S44.基于定时周期对应的在线机型数量和当前部件故障率,获取部件预警等级,基于部件预警等级进行等级预警响应。
其中,部件预警等级是服务器预设的基于当前部件故障率分别划分的不同的安全性等级,用于基于不同的安全性等级启动不同的预警响应行为,每一预警响应行为即为等级预警响应,举例如下:
机型预警等级:一级预警等级、二级预警等级、三级预警等级。
等级预警响应:对于一级预警等级,即刻进行维护。
对于二级预警等级,可在预设二级周期响应时间每日晚8点进行维护。
对于三级预警等级,可在预设三级周期响应时间每周五晚8点进行维护。
步骤S44中,服务器设定基于不同的当前部件故障率对应不同的机型预警等级,以及不同的等级预警响应,可采取灵活的等级预警响应对机器部件进行维护,利于对于紧要的机器部件问题进行及时维护,对于次要的机器部件问题按预设时间进行集中维护,可有效保障机器的正常运行,减少因维护耽误运行时间。

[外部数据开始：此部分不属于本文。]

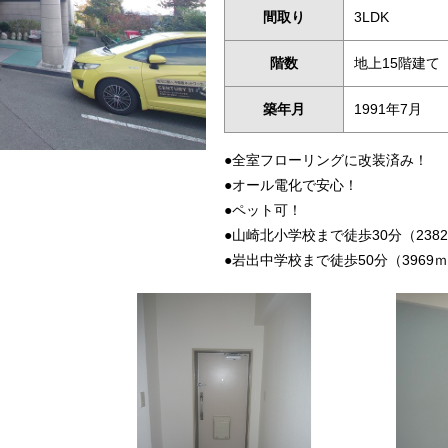
間取り
3LDK
階数
地上15階建て
築年月
1991年7月
●全室フローリングに改装済み！
●オール電化で安心！
●ペット可！
●山崎北小学校まで徒歩30分（238
●岩出中学校まで徒歩50分（3969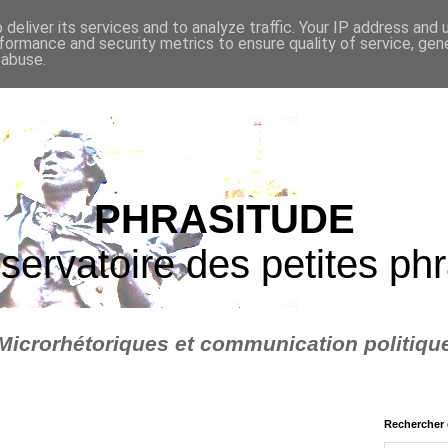
deliver its services and to analyze traffic. Your IP address and
formance and security metrics to ensure quality of service, ge
 abuse.
PHRASITUDE
servatoire des petites ph
Microrhétoriques et communication politiqu
Rechercher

步骤S41至S44中,服务器可根据在线机型数据表和机型维护记录表及时获取在线机型 数量、同一机型对应的问题机型数量和同一部件类型对应的问题部件数量,避免人工进行筛选计算,便捷准确。服务器根据预设公式可快速获取当前机型故障率和当前部件故障率,为后续基于当前机型故障率和当前部件故障率判定机型预警等级准备数据基础。服务器设定基于不同的当前机型故障率对应不同的机型预警等级,以及不同的等级预警响应,可采取灵活的等级预警响应对机器进行维护,利于对于紧要的机器问题进行及时维护,对于次要的机器问题按预设时间进行集中维护,可有效保障机器的正常运行,减少因维护耽误运行时间。服务器设定基于不同的当前部件故障率对应不同的机型预警等级,以及不同的等级预警响应,可采取灵活的等级预警响应对机器部件进行维护,利于对于紧要的机器部件问题进行及时维护,对于次要的机器部件问题按预设时间进行集中维护,可有效保障机器的正常运行,减少因维护耽误运行时间。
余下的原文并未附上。